Describing Mike Sill’s Your Fault with a finite offshoot of rock is nearly impossible without stripping its character, and leaving it void of its half-dozen influences. The five-song EP is by no-means genre defying—but it does raise an interesting question: why are we so quick to pigeonhole every piece of music we hear?
No two songs sound the same on Your Fault (and this isn’t extraordinary, given the small sample size), but this speaks to Sill’s promise as a musician much more than to an underlying problem. Maybe Sill is right; it is my fault that I ache to categorize his music. Though there is not one word for amalgamating pop-rock, emo, alternative, noise-rock, college-rock and nu-metal—yes, nu-metal—I can at least point to some musicians Sill really likes.
Starting with Cage the Elephant; the influence permeates the release but is fittingly obvious in the title track. The verse is plucked directly from “Shake Me Down,” but disguises itself well as a pseudo Weezer B-side. The song preceding it, “Ronny’s Song,” likely owes its chief sound to something off the Orange EP by The Dear Hunter; the vocal delivery, in particular, is too similar to Casey Crescenzo to be coincidence.

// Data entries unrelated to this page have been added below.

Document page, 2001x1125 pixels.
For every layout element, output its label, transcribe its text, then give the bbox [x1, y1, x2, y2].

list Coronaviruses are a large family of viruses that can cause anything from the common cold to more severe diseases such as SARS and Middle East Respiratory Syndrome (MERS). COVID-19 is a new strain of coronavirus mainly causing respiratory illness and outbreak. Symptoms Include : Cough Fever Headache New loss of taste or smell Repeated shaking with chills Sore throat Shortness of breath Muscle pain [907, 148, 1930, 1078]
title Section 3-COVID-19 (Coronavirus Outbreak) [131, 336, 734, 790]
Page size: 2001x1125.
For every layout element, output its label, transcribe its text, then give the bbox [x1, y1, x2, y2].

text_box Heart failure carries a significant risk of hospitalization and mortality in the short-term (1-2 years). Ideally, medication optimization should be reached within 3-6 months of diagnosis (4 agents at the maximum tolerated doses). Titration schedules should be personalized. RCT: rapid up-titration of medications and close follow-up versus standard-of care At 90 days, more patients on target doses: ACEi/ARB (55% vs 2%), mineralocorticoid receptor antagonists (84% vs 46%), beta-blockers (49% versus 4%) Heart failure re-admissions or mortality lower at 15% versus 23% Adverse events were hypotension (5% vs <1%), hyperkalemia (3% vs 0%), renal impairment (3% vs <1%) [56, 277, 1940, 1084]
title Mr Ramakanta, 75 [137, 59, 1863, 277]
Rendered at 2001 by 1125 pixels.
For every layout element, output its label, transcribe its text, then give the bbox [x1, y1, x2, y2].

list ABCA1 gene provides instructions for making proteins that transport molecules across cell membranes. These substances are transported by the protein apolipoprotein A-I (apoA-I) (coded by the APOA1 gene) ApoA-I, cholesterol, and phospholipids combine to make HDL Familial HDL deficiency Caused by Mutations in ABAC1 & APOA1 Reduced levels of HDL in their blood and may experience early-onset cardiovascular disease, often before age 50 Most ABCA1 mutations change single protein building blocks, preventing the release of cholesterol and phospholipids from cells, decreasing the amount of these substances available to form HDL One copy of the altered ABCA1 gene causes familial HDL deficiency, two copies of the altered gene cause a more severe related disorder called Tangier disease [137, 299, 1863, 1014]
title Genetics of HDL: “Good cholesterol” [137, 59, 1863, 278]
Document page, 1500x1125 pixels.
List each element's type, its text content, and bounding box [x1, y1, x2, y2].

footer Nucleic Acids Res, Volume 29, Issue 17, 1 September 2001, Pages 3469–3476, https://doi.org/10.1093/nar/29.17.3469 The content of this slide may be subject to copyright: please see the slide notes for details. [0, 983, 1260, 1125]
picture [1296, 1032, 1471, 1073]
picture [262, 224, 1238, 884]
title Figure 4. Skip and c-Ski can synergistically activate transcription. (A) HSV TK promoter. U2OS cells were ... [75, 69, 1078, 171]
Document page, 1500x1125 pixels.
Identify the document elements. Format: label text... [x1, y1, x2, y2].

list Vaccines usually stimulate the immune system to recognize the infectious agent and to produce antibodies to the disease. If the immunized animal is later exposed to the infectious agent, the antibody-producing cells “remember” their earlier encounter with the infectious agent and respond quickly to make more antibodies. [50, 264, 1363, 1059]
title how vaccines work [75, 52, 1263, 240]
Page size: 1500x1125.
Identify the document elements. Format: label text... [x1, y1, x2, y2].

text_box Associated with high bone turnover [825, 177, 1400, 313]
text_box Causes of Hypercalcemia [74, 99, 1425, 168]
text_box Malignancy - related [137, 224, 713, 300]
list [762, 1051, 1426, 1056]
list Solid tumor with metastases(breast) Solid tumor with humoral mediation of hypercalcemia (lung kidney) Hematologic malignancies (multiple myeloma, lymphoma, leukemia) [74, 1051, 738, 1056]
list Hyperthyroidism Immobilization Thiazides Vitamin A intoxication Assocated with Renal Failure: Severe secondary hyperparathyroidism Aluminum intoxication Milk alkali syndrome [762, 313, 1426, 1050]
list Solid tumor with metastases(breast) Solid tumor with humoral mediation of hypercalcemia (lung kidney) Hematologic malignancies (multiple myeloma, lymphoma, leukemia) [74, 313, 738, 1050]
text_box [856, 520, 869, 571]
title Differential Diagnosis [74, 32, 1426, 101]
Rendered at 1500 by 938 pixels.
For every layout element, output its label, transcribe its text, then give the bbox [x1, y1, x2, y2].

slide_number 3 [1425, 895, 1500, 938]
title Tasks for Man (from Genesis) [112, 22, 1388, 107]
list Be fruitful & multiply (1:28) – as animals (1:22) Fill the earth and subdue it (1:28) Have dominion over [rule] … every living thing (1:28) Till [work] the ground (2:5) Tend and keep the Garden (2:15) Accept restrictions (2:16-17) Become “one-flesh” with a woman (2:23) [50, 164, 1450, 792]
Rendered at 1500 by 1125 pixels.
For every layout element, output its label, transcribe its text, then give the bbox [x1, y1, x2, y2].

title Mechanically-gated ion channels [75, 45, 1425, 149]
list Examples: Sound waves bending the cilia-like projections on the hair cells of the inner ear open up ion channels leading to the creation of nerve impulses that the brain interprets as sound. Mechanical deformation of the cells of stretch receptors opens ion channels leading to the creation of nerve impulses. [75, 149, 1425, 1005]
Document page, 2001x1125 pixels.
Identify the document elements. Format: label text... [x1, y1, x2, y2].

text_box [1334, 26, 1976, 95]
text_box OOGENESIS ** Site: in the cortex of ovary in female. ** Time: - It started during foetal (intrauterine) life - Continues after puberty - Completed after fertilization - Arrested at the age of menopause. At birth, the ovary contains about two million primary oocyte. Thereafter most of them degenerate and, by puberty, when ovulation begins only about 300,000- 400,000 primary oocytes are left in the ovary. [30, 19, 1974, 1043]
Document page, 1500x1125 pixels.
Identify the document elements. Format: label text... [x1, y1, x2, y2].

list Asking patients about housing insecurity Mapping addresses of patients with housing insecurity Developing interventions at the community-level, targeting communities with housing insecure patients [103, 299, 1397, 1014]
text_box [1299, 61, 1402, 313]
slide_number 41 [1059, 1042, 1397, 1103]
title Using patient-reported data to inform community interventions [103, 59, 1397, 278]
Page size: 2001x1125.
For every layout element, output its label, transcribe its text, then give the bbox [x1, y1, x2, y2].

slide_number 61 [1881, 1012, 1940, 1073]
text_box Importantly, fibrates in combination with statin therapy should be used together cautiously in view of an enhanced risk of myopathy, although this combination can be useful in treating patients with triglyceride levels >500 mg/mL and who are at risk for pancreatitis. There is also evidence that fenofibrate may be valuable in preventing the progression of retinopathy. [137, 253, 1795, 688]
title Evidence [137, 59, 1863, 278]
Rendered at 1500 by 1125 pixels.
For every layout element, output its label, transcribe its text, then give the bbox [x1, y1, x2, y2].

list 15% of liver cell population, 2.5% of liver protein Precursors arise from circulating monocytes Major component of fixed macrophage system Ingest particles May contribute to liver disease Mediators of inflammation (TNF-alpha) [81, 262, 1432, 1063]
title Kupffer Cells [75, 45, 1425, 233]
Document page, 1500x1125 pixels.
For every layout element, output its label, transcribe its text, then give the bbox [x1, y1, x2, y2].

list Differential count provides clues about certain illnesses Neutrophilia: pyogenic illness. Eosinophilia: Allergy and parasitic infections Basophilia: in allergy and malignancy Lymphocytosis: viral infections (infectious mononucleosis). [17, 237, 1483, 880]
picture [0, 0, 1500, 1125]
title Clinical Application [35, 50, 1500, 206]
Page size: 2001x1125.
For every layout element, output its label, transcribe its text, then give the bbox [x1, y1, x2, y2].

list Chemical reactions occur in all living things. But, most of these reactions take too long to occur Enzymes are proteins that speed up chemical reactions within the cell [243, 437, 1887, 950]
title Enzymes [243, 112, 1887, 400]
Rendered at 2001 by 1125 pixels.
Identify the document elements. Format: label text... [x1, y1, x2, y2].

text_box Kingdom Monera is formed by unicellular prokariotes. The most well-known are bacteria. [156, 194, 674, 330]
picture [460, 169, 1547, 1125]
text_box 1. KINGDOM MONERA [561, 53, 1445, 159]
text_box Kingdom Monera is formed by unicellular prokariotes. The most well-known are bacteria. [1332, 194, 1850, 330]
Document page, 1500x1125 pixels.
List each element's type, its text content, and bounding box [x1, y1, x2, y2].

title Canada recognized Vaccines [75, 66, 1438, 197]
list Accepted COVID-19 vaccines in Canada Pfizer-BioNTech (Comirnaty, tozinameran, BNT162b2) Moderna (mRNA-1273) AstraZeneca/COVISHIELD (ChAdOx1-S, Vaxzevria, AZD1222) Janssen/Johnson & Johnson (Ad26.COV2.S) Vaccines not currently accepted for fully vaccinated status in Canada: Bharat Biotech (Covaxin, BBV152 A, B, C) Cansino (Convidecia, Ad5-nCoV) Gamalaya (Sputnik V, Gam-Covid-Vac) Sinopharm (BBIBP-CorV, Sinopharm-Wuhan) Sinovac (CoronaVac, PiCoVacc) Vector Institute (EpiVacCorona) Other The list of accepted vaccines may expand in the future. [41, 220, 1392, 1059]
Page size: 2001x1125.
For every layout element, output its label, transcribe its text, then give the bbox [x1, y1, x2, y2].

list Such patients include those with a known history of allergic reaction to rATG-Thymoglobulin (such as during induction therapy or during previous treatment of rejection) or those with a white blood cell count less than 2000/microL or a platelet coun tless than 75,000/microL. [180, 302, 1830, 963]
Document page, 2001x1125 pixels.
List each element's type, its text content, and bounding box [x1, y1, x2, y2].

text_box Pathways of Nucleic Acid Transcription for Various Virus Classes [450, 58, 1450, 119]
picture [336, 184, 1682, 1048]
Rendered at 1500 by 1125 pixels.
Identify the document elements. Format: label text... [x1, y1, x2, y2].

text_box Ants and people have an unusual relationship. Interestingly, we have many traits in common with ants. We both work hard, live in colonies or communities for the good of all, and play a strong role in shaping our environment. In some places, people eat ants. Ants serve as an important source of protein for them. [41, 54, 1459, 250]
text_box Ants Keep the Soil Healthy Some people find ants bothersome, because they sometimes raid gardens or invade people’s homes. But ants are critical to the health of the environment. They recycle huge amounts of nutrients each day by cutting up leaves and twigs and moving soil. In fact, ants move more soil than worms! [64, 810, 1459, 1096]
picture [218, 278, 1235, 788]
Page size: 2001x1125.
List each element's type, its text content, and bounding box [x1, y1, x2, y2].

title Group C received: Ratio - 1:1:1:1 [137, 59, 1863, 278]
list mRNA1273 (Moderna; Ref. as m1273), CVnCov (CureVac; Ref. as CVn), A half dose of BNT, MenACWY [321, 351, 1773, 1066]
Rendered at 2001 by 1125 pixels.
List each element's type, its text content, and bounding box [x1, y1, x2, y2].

"Bitter Bored" is reminiscent of 90's alternative that mixes in a tinge of psychedelia while "Solid State of Mind" is an infectious slice of power pop. Sill doesn't slow things down a bit with the closer "Red Sun". It's a rocking tune that ends things with a bang.
Don’t fault Sill for borrowing from the musicians he likes—it’s actually a smart move for a debut EP, if one can pull it off. Short answer: he can. Mike Sill proves emulation can still allow for incredibly catchy music, when the correct elements are mixed. He’s a master alchemist. Even the Limp Bizkit-inspired “rapping” at the end of “Solid State of Mind” is redeemable. He possesses the talent to play and record virtually anything under rock’s umbrella.